===== Document passage =====

Balance Sheet Strategy
A healthy balance sheet provides the necessary flexibility and capacity to withstand lodging cycles, and we are committed to strengthening our balance sheet by reducing leverage, lowering our cost of debt and extending debt maturities.
- As cash flow increases from continued revenue per available room, or RevPAR, growth and we sell additional non-strategic hotels, we expect to continue to materially reduce our leverage.
- During 2012, we completed the refinancing portion of our balance sheet restructuring. We extended our weighted-averaged debt maturity to 2020 and reduced our weighted-average interest rate to 6.4%.
- Following the debt repayment of our 2014 debt maturities, using proceeds from asset sales, our weighted average interest rate will be below 6%, significantly lower than historical levels. In addition, our weighted average debt maturity will be extended to 2021, with no debt maturing prior to 2019 (except for the Knickerbocker loan).

===== Material provided =====

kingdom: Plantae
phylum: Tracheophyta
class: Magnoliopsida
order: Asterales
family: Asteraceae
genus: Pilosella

=====

## [What to do]
[1] Please decide whether each statement agrees with the balance sheet strategy text, answering yes or no and quoting the deciding words. (a) In 2012 the weighted-average interest rate was reduced to 6.4%. (b) After the 2014 debt maturities are repaid, the weighted average debt maturity will be extended to 2020. (c) The 2014 debt maturities are to be repaid with proceeds from asset sales.
[2] Write what comes next in the balance sheet strategy text, picking up after its final sentence.

## [Answers provided]
[1]
(a) Yes: "reduced our weighted-average interest rate to 6.4%"
(b) No: "our weighted average debt maturity will be extended to 2021"
(c) Yes: "Following the debt repayment of our 2014 debt maturities, using proceeds from asset sales"

[2]
Our core portfolio consists primarily of upper-upscale and luxury hotels and resorts located in major markets and resort locations that have dynamic demand generators and high barriers to entry. Most of our hotels are operated under well-recognized brands, such as Westin, Fairmont, Hilton, Doubletree, Embassy Suites, Renaissance, Marriott, Sheraton, Westin, Wyndham, Wyndham Grand and Holiday Inn, as well as premier independent hotels. We sell, acquire and re-brand hotels to increase our return on invested capital and to improve overall portfolio quality, enhance diversification and improve growth rates.
Hotel Sales: On an ongoing basis, we review each hotel in our portfolio in terms of projected performance, future capital expenditure requirements, market dynamics and concentration risk. We believe selling non-strategic hotels enhances our long-term growth, reduces future capital expenditures and enables management to focus on "core" long-term investments.
- In 2010, we announced our intention to sell our interests in 39 hotels. As of December 2012, we have sold 19 hotels for total gross proceeds of $429 million (our pro rata share was $387 million). Twenty non-strategic hotels remain to be sold.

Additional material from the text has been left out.